The whole "iTickable" thing sounds really interesting - but for my AI objects, inheriting Shapebase includes stuff on dts models I don't want to have to worry about for now. Inheriting from ShapeBase seems like the way for me to go personally ;).
#7
07/22/2005 (2:51 pm)
That's interesting Stephen. The idea that I had for the AI manager was to provide a behavioral and path-finding planner that could run for each AI. This planner would be housed in the AI manager and decide which AI was allowed to plan, or re-plan, on each tick. That way you could share the AI "thinking time" between all the AI over a series of ticks, instead of each AI thinking on every tick. From a Torque standpoint do you think that this is the right way to go, or should I implement a lightweight planner into each AI?

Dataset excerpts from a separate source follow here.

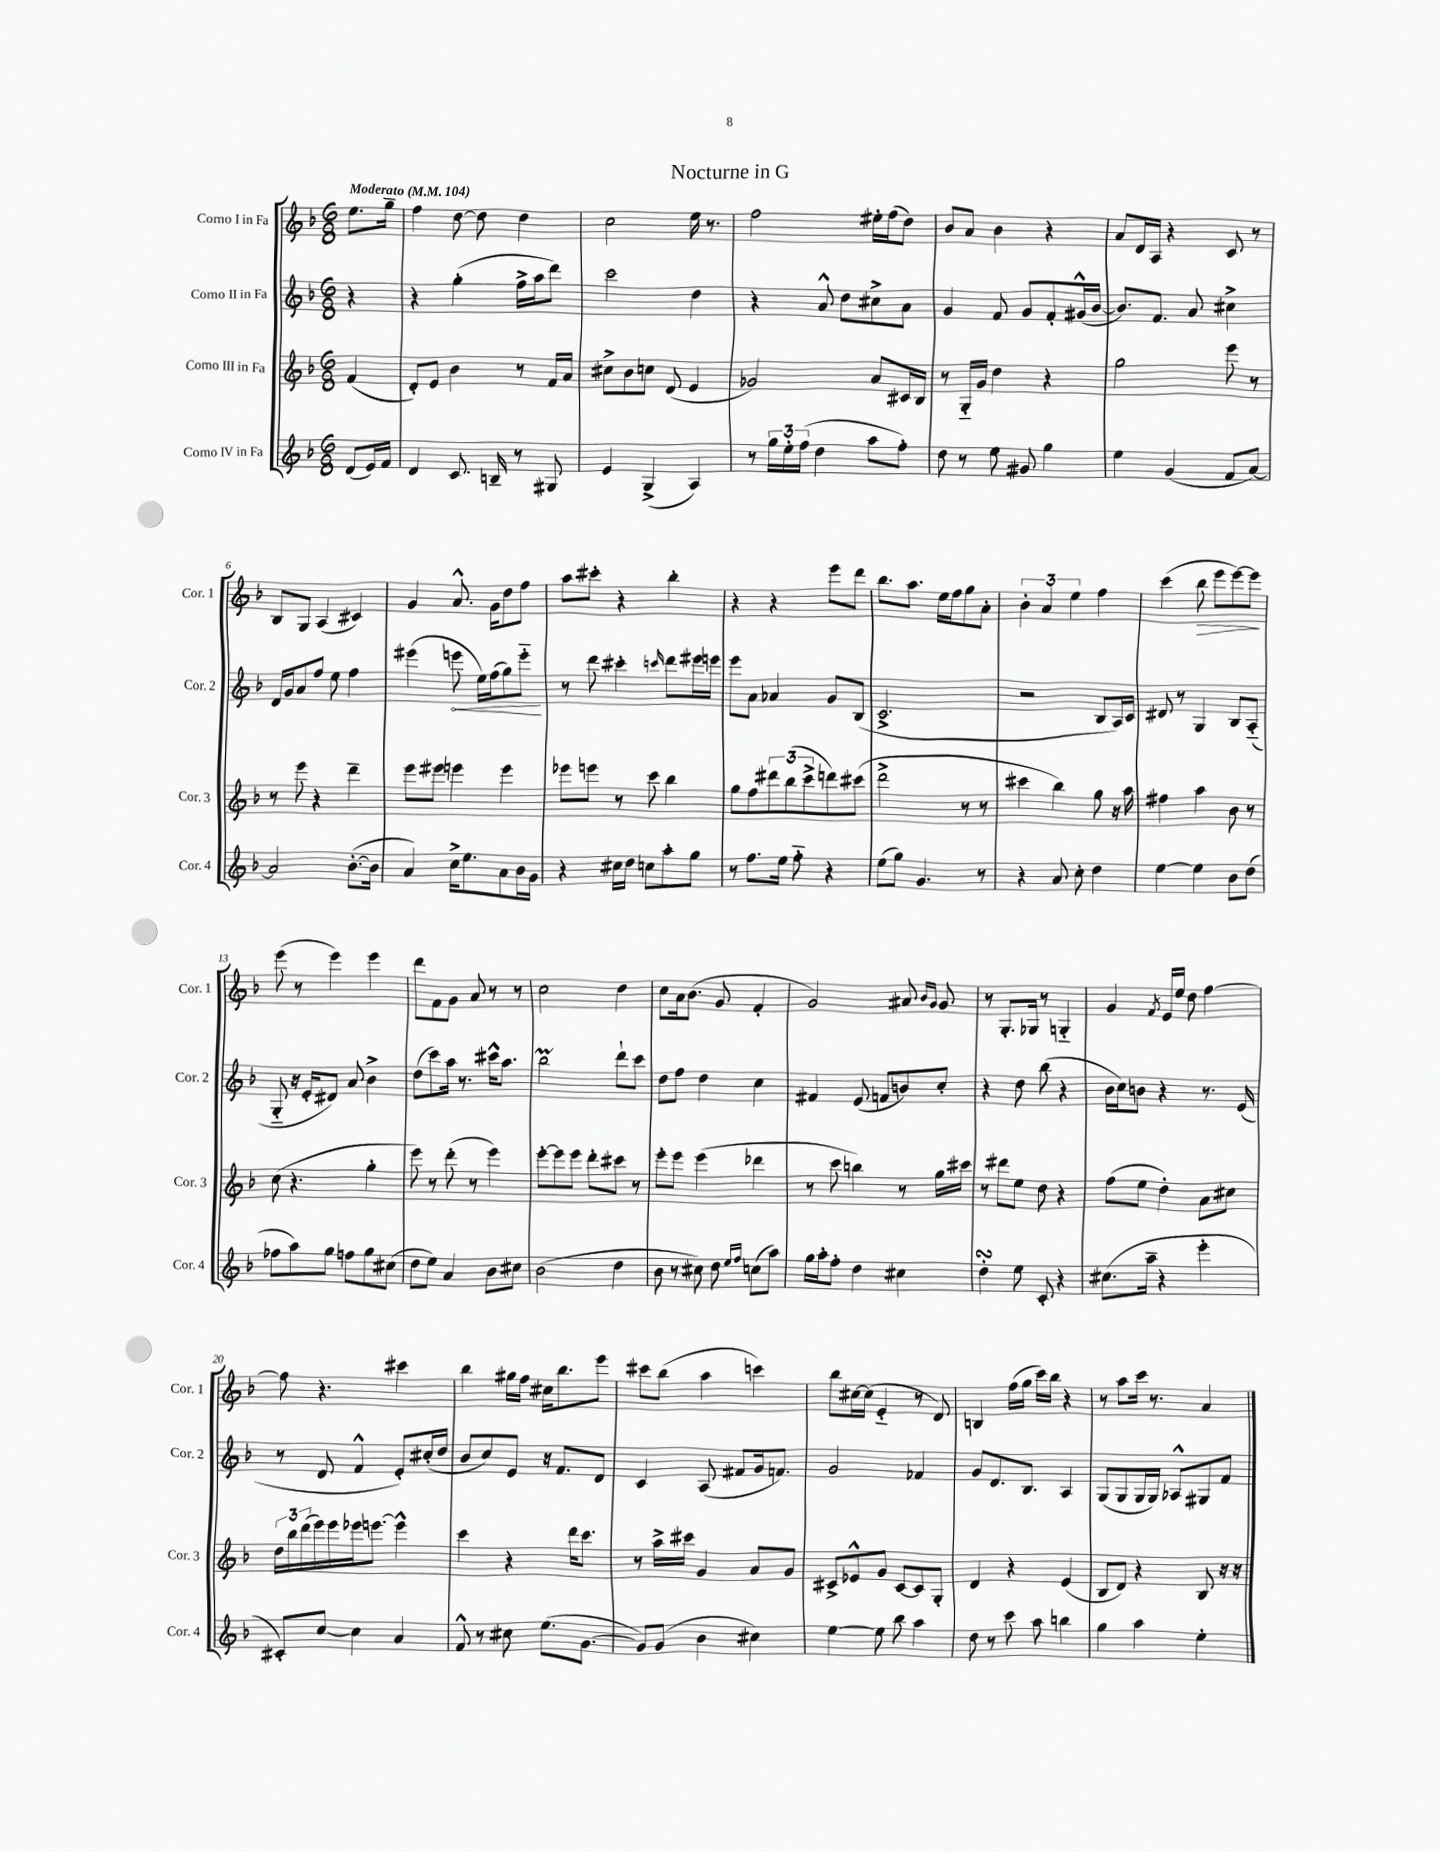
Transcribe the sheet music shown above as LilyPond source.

\header { title = "Nocturne in G" }
<<
\new StaffGroup <<
\new Staff = "s0" \with { instrumentName = "Corno I in Fa" shortInstrumentName = "Cor. 1" } {
    \clef treble \key f \major \numericTimeSignature \time 6/8 \partial 4 \tempo "Moderato" 4 = 104
    e''8. g''16-- |
    f''4 d''8~ d''8 d''4 |
    c''2 e''16 r8. |
    f''2 eis''16-. f''16( d''8) |
    bes'8 a'8 bes'4 r4 |
    a'8 d'16 a16 r4 c'8 r8 |
    bes8 g8 a4( cis'4) |
    g'4 a'8.-^ g'16 d''8 f''8 |
    a''8 cis'''8-. r4 bes''4-. |
    r4 r4 e'''8 d'''8 |
    bes''8. a''8. e''16 f''16 g''8 a'8-. |
    \tuplet 3/2 { bes'4-. a'4 e''4 } f''4 |
    c'''4( bes''8\> e'''8 e'''8~) e'''8\! |
    e'''8( r8 e'''4) e'''4 |
    d'''8 f'8 g'8 a'8 r8 r8 |
    c''2 d''4 |
    c''8 a'16 bes'8.( g'8 f'4-. |
    g'2) ais'8 \grace { bes'16 g'16 } g'8 |
    r8 g8.-. ges16 r8 g4-_ |
    g'4 \acciaccatura { f'8 } e'16 e''16 d''8 f''4~ |
    f''8 r4. cis'''4 |
    bes''4 gis''16 f''16 cis''16 bes''8. e'''8 |
    cis'''8 bes''8( a''4 c'''4) |
    bes''8 cis''16~ cis''16( e'4-_ r8 d'8) |
    b4 f''16( g''16 c'''16) bes''16 r4 |
    r8 a''8 c'''16 r8. a'4 \bar "|." |
}
\new Staff = "s1" \with { instrumentName = "Corno II in Fa" shortInstrumentName = "Cor. 2" } {
    \clef treble \key f \major \numericTimeSignature \time 6/8 \partial 4
    r4 |
    r4 g''4-.( f''16-> a''16 d'''8) |
    c'''2 d''4 |
    r4 a'8-^ d''8 cis''8-> a'8 |
    g'4 f'8 g'8 f'8-. gis'16-^( bes'16~ |
    bes'8.) f'8. a'8 cis''4-> |
    d'16 g'16 a'8 f''8 e''8 f''4 |
    eis'''4( \once \override Hairpin.circled-tip = ##t e'''8\< e''16) f''16( g''8) e'''8-_\! |
    r8 d'''8 cis'''4-. \grace { c'''16 } d'''8 eis'''16 e'''16 |
    e'''8 a'8 aes'4 g'8 bes8( |
    c'2.-> |
    r2 bes8 a16) c'16 |
    dis'8 r8 g4 bes8 a8-_( |
    g8-_ r16 e'16-. dis'8) a'8 bes'4-> |
    d''8( c'''8) a''16 r8. cis'''16-^ a''8. |
    bes''2\prall d'''8-! c'''8 |
    d''8 f''8 d''4 c''4 |
    fis'4 e'8( f'8 b'8) c''8-. |
    r4 d''8 bes''8( r4 |
    bes'16 c''16) b'8 r4 r8. e'16( |
    r8 d'8 f'4-^ e'8-.) cis''16-.( d''16 |
    bes'8 c''8) e'8 r16 f'8. d'8 |
    c'4 a8( fis'8 g'16 f'8.) |
    g'2 fes'4 |
    g'8 d'8. bes8. a4 |
    g8( g8 g16 g16) aes8-^ gis8 f'8 \bar "|." |
}
\new Staff = "s2" \with { instrumentName = "Corno III in Fa" shortInstrumentName = "Cor. 3" } {
    \clef treble \key f \major \numericTimeSignature \time 6/8 \partial 4
    f'4( |
    d'8-.) e'8 bes'4 r8 f'16 a'16 |
    cis''8-> bes'8 c''8 d'8( e'4 |
    ges'2) a'8 cis'16 bes16 |
    r8 g16-_ g'16 d''4 r4 |
    g''2 e'''8 r8 |
    r8 e'''8 r4 d'''4-- |
    e'''8 eis'''8 e'''4 e'''4 |
    ees'''8 e'''8 r8 c'''8 bes''4 |
    g''8 f''8 \tuplet 3/2 { dis'''8 bes''8( c'''8-> } d'''8) cis'''8( |
    d'''2-> r8 r8 |
    cis'''4 bes''4) g''8 r16 a''16 |
    fis''4 a''4 bes'8 r8 |
    c''8( r4. g''4-. |
    e'''8) r8 d'''8-.( r8 e'''4) |
    e'''8~-. e'''8 e'''8 d'''8-. cis'''8 r8 |
    e'''8-. e'''8 e'''4( des'''4 |
    r8 c'''8 b''4) r8 g''16 cis'''16 |
    r8 dis'''8 e''8 d''8 r4 |
    f''8( e''8 d''4-.) a'8 cis''8 |
    \tuplet 3/2 { d''16 bes''16 d'''16( } e'''16) e'''16 ees'''16 e'''8.~ e'''4-^ |
    c'''4 r4 d'''16 c'''8. |
    r8 a''16-> cis'''16 g'4 a'8 g'8 |
    cis'8-> ees'8-^ g'8 cis'8~ cis'8 g8-. |
    d'4 r4 e'4( |
    bes8 d'8) r4 bes8 r16 r16 \bar "|." |
}
\new Staff = "s3" \with { instrumentName = "Corno IV in Fa" shortInstrumentName = "Cor. 4" } {
    \clef treble \key f \major \numericTimeSignature \time 6/8 \partial 4
    d'8( e'16) f'16 |
    d'4 c'8. b16-- r8 gis8 |
    e'4 g4->( a4) |
    r8 \tuplet 3/2 { g''16 e''16-. f''16( } d''4 a''8 f''8-.) |
    d''8 r8 e''8 gis'8 g''4 |
    e''4 g'4( f'8 a'8~) |
    a'2 bes'8.~-.( bes'16 |
    a'4) c''16-> e''8. a'8 bes'16 g'16 |
    r4 cis''16 d''16 c''8 a''8-. g''8 |
    r8 f''8. e''16 f''8-_ r4 |
    e''8( g''8) g'4. r8 |
    r4 a'8 c''8-. d''4 |
    e''4~ e''4 bes'8 d''8( |
    fes''8 a''8) g''8 f''8 g''8 cis''8( |
    d''8 e''8) a'4 bes'8 cis''8 |
    bes'2( d''4 |
    bes'8 r8 cis''8) d''8 \grace { e''16 f''16 } c''8( a''8) |
    g''16 a''16-. f''8-. d''4 cis''4 |
    d''4-.\turn e''8 c'8-. r4 |
    cis''8.( a''16-- r4 e'''4-. |
    cis'8-.) c''8~ c''4 a'4 |
    f'8-^ r8 cis''8 e''8.( g'8.~ |
    g'8) g'8( bes'4 cis''4) |
    e''4~ e''8 bes''8 a''4 |
    d''8 r8 c'''8 a''8 b''4 |
    g''4 a''4 e''4-. \bar "|." |
}
>>
>>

My understanding is that the current AI implementation in aiPlayer uses call backs to make "decisions" and otherwise simply updates it's position and such with each tick. Is this incorrect?

Thanks for the info..
#8
07/22/2005 (2:56 pm)
@ Eric - That sounds good, I'll have to take a look at Shapbase for my bots too. Something else you might want to think about if you hit performance issues is to let the AI "think" faster the closer they are to the player. So AIs within 100 ft ,or whatever, think ever tick and then the further out you go the less often they think. This would require a different implementation that took position to the player into account but it would let you keep the AI the player sees "smart" and then you can spread out the "thinking" for the other AIs as you need to.
#9
07/23/2005 (7:59 am)
Just my 2 cents :

I've already played a little bit with AIManager. Actually, there is NOTHING special about it. AIManager is only the name of a ScriptObject, that is the most primitive class you might create ( thru script ) on your game from which several derive.

By creating just one AImanager you divide your game in two turns, one for the player, and other for all your bots. I'm not sure that is a good approach. Actually I had problems using this on my game. Bots disapeared, they didn't reach their destination, etc. I couldn't actually track those bugs, but they dissappeared once I made a think method for each bot and scheduled them independently.